Records:
---

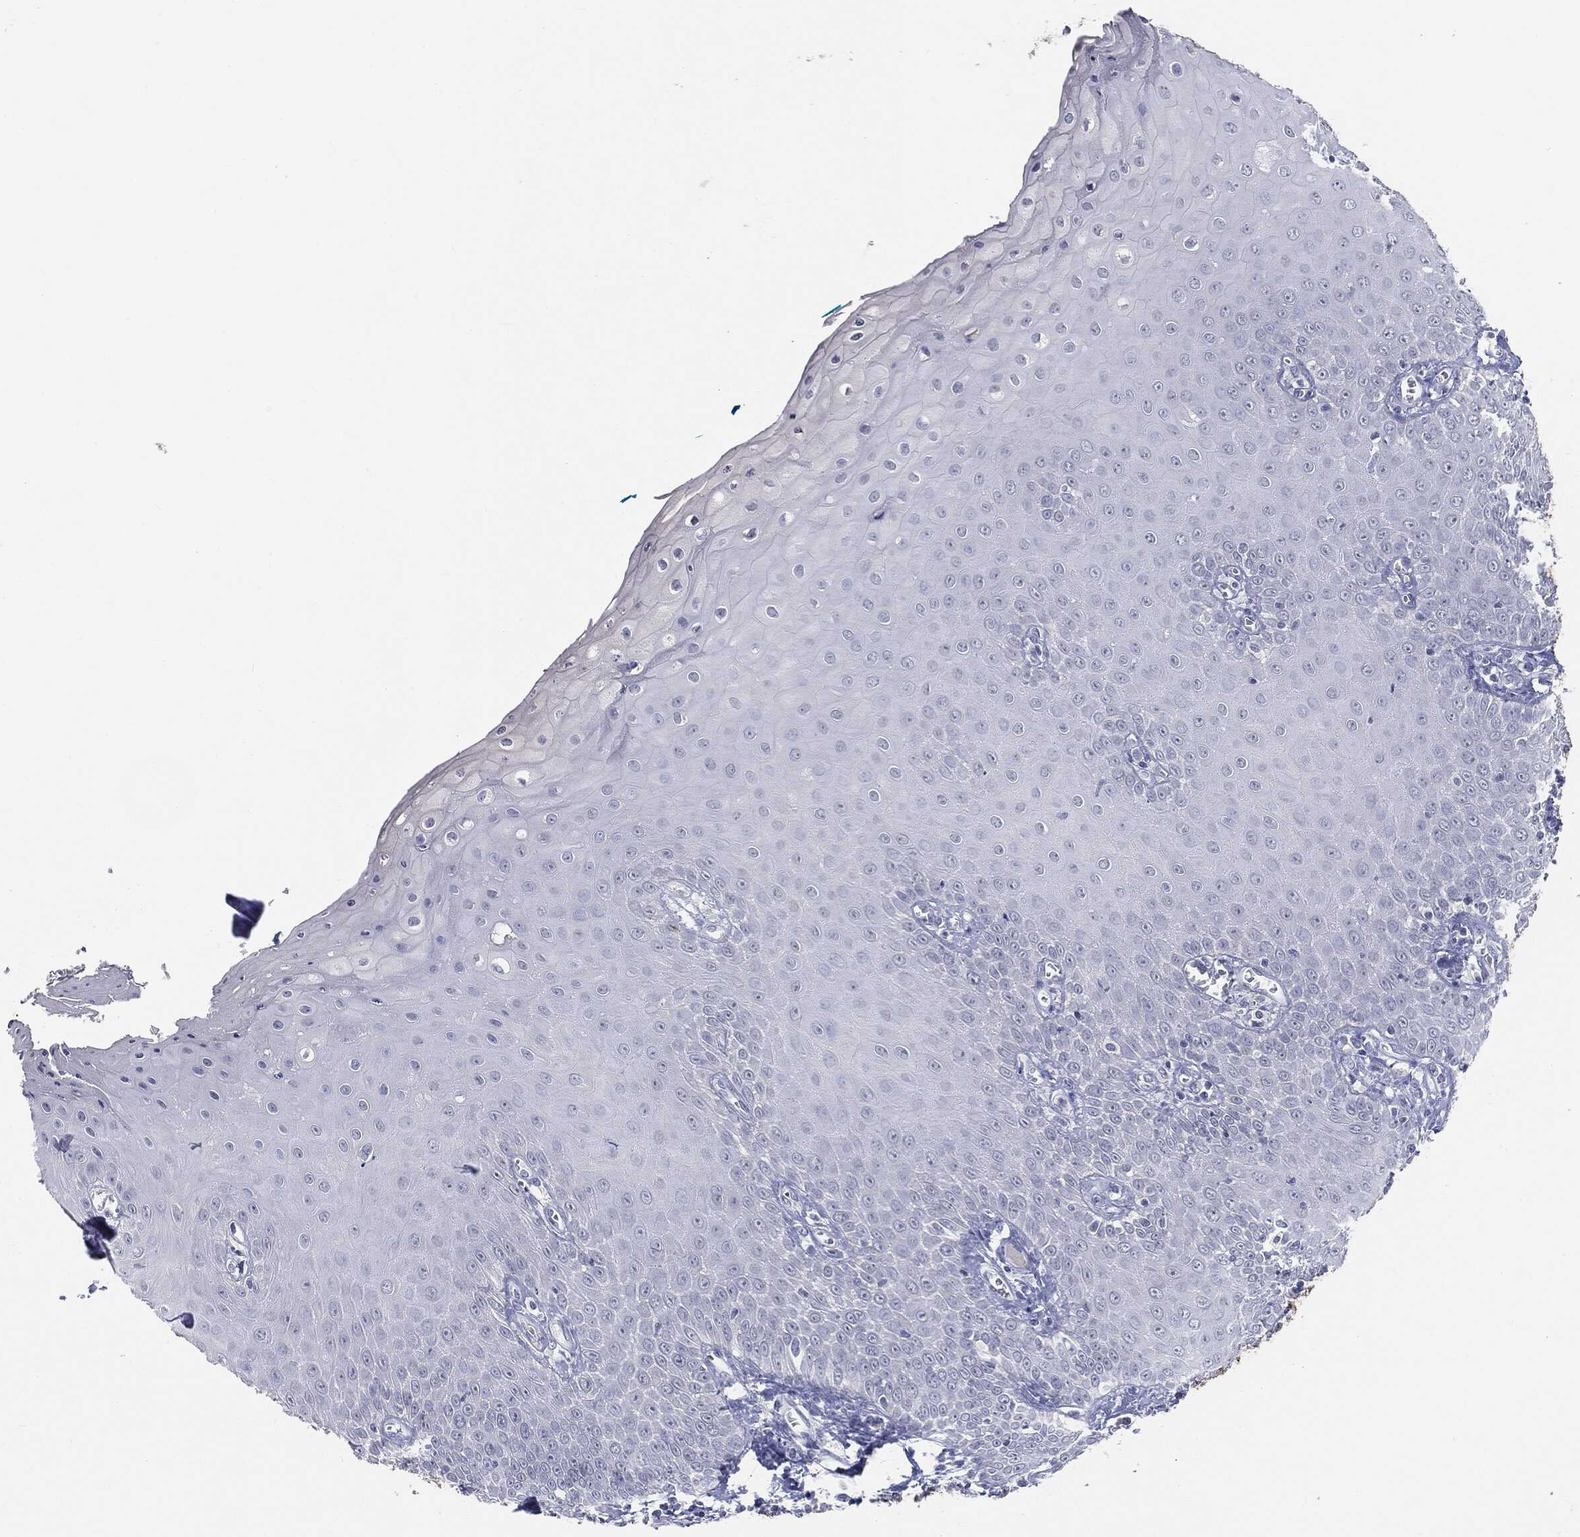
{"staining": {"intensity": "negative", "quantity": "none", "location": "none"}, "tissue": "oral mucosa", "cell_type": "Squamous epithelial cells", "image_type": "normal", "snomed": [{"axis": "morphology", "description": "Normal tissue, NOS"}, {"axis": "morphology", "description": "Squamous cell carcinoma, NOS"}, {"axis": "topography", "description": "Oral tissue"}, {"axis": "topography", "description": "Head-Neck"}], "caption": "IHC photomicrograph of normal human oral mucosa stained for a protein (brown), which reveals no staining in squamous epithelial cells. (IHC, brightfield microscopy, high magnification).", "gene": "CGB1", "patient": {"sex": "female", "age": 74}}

---

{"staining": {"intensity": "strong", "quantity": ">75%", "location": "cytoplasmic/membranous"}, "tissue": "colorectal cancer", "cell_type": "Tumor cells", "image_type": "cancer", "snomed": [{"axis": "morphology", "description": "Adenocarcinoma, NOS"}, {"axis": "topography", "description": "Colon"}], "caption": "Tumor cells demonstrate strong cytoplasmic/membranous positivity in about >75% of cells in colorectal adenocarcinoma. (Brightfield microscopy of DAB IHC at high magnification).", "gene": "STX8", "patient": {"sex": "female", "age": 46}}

---

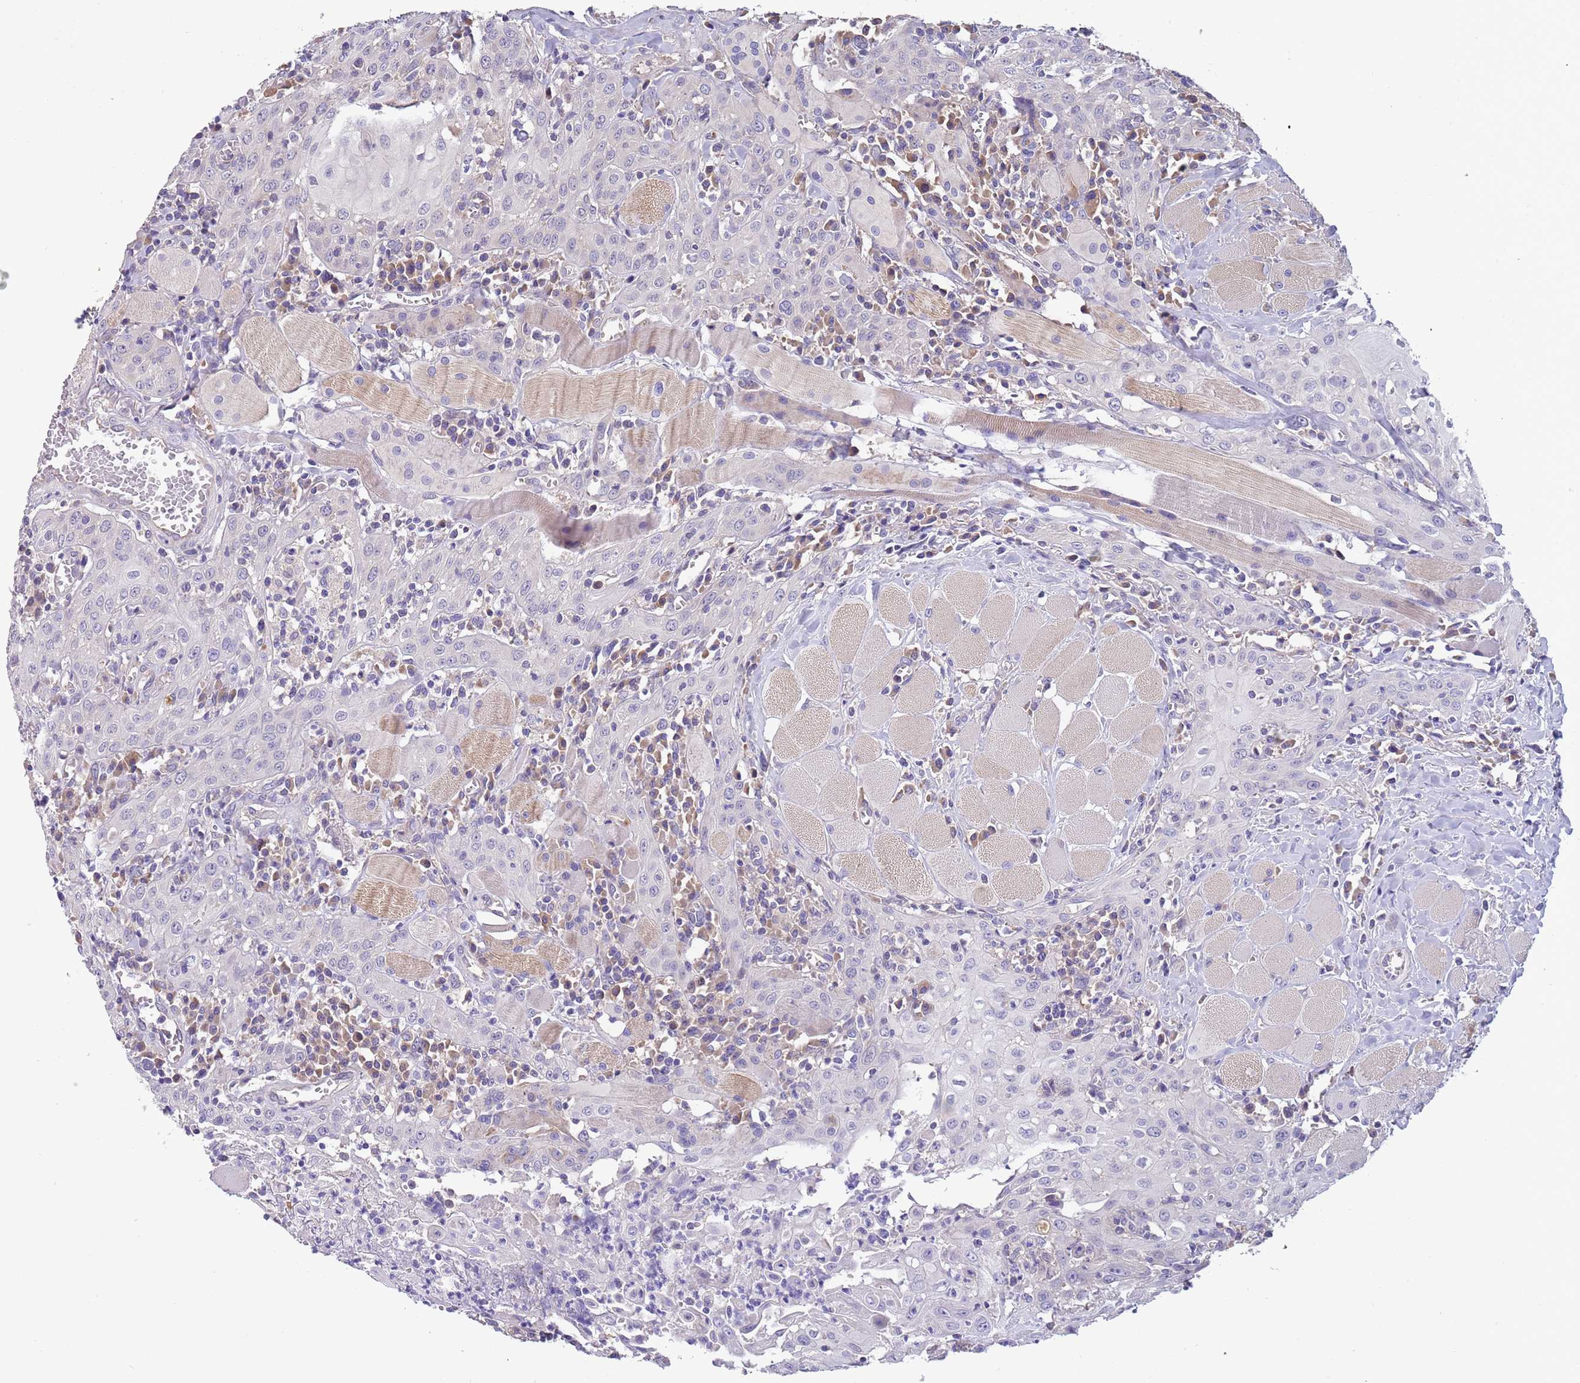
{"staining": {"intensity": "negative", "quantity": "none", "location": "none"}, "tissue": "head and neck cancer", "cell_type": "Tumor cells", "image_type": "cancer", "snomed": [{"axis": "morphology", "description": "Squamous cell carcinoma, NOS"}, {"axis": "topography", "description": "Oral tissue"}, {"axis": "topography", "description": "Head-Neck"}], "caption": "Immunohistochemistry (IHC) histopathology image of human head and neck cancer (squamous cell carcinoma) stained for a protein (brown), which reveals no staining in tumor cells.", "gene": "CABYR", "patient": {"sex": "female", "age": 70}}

---

Exercise details: Show me each line of the listing above with "Tumor" in it.

Reply to the exercise:
{"staining": {"intensity": "strong", "quantity": ">75%", "location": "cytoplasmic/membranous"}, "tissue": "colorectal cancer", "cell_type": "Tumor cells", "image_type": "cancer", "snomed": [{"axis": "morphology", "description": "Adenocarcinoma, NOS"}, {"axis": "topography", "description": "Colon"}], "caption": "Tumor cells demonstrate strong cytoplasmic/membranous positivity in about >75% of cells in colorectal adenocarcinoma. (Brightfield microscopy of DAB IHC at high magnification).", "gene": "STX8", "patient": {"sex": "female", "age": 46}}
{"staining": {"intensity": "negative", "quantity": "none", "location": "none"}, "tissue": "head and neck cancer", "cell_type": "Tumor cells", "image_type": "cancer", "snomed": [{"axis": "morphology", "description": "Squamous cell carcinoma, NOS"}, {"axis": "topography", "description": "Oral tissue"}, {"axis": "topography", "description": "Head-Neck"}], "caption": "Immunohistochemistry (IHC) histopathology image of human head and neck cancer (squamous cell carcinoma) stained for a protein (brown), which reveals no staining in tumor cells.", "gene": "CABYR", "patient": {"sex": "female", "age": 70}}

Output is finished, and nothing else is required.